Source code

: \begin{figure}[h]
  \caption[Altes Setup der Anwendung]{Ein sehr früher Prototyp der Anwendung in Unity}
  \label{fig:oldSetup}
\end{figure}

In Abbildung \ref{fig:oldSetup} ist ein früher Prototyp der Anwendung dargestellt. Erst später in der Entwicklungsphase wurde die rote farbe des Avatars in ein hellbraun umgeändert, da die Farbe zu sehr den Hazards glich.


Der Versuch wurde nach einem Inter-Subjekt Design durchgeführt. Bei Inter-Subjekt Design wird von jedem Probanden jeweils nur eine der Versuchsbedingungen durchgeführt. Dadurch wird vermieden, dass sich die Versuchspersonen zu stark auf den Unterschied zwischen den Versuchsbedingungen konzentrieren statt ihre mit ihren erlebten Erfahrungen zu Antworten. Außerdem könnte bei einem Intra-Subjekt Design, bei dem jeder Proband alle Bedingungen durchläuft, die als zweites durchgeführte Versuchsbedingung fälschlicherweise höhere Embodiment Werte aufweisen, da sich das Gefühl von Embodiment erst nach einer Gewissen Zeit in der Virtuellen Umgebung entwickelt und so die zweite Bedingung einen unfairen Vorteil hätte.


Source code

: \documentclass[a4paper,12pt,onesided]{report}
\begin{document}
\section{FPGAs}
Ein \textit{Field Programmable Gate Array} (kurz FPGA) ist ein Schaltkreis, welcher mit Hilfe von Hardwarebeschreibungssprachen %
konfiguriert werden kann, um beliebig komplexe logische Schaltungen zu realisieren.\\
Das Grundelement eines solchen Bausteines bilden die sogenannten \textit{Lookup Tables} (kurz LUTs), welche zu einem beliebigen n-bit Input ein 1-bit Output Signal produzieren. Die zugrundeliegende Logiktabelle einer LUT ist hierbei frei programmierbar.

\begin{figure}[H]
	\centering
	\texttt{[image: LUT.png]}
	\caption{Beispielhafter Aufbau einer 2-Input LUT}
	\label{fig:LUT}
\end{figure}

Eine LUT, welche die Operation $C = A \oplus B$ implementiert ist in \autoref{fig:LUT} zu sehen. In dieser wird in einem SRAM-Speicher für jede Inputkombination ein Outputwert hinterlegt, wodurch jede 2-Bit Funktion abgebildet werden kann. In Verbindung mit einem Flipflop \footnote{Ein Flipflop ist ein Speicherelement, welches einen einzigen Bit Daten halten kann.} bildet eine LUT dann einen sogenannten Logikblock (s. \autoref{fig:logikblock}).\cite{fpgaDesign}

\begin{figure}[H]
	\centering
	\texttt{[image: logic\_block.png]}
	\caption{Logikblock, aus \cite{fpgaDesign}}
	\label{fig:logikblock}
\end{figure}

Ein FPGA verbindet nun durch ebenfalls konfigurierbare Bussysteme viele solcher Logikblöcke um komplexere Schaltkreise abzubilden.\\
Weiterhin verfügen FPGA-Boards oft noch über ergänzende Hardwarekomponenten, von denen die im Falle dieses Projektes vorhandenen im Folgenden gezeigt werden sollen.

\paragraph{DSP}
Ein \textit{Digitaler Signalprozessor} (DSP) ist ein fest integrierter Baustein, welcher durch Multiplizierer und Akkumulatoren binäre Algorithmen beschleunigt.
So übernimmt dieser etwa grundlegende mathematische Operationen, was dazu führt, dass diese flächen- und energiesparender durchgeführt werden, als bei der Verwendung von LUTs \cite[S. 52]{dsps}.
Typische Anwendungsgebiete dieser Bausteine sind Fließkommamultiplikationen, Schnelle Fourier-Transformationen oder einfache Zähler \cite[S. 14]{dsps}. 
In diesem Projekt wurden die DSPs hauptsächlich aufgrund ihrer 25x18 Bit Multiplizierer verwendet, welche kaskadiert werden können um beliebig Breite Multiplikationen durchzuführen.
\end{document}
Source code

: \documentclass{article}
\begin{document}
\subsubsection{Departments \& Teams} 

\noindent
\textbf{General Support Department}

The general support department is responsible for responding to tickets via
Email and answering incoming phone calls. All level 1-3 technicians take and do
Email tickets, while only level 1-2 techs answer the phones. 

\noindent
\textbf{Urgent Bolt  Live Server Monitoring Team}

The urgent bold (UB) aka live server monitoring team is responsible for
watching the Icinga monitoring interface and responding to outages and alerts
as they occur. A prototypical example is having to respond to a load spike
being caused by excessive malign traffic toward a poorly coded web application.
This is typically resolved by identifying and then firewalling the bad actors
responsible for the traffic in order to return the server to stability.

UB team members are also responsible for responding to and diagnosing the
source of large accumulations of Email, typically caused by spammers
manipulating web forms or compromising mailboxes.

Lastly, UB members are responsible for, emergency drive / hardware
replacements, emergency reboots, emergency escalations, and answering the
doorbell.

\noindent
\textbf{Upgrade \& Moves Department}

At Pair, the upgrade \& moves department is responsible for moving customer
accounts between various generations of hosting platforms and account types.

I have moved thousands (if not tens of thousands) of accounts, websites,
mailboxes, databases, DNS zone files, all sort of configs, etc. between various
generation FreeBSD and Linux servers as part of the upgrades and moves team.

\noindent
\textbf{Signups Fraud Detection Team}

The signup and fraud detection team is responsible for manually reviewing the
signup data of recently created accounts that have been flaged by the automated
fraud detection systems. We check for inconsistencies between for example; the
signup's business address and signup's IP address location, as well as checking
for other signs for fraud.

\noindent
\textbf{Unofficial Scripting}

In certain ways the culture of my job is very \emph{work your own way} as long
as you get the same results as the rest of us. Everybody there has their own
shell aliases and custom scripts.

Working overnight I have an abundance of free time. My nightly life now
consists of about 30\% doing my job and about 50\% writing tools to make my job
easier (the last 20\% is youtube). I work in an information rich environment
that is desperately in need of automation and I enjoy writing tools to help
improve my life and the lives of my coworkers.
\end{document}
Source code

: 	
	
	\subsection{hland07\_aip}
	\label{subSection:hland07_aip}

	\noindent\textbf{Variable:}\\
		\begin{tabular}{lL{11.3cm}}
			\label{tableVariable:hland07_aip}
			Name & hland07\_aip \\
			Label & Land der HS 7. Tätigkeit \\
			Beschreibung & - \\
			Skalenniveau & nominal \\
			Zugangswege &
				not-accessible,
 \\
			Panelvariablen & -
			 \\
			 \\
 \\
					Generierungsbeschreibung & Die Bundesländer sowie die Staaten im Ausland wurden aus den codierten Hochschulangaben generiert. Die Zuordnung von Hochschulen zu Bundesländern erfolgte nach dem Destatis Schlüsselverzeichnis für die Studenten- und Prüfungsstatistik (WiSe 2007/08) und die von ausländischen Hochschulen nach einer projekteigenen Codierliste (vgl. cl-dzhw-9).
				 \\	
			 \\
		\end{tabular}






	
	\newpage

++++++++

* [Problem statement]
Each line in the data that holds the string "tickets" should be found and copied.

* [Worked solution]
The general support department is responsible for responding to tickets via
Email tickets, while only level 1-2 techs answer the phones. 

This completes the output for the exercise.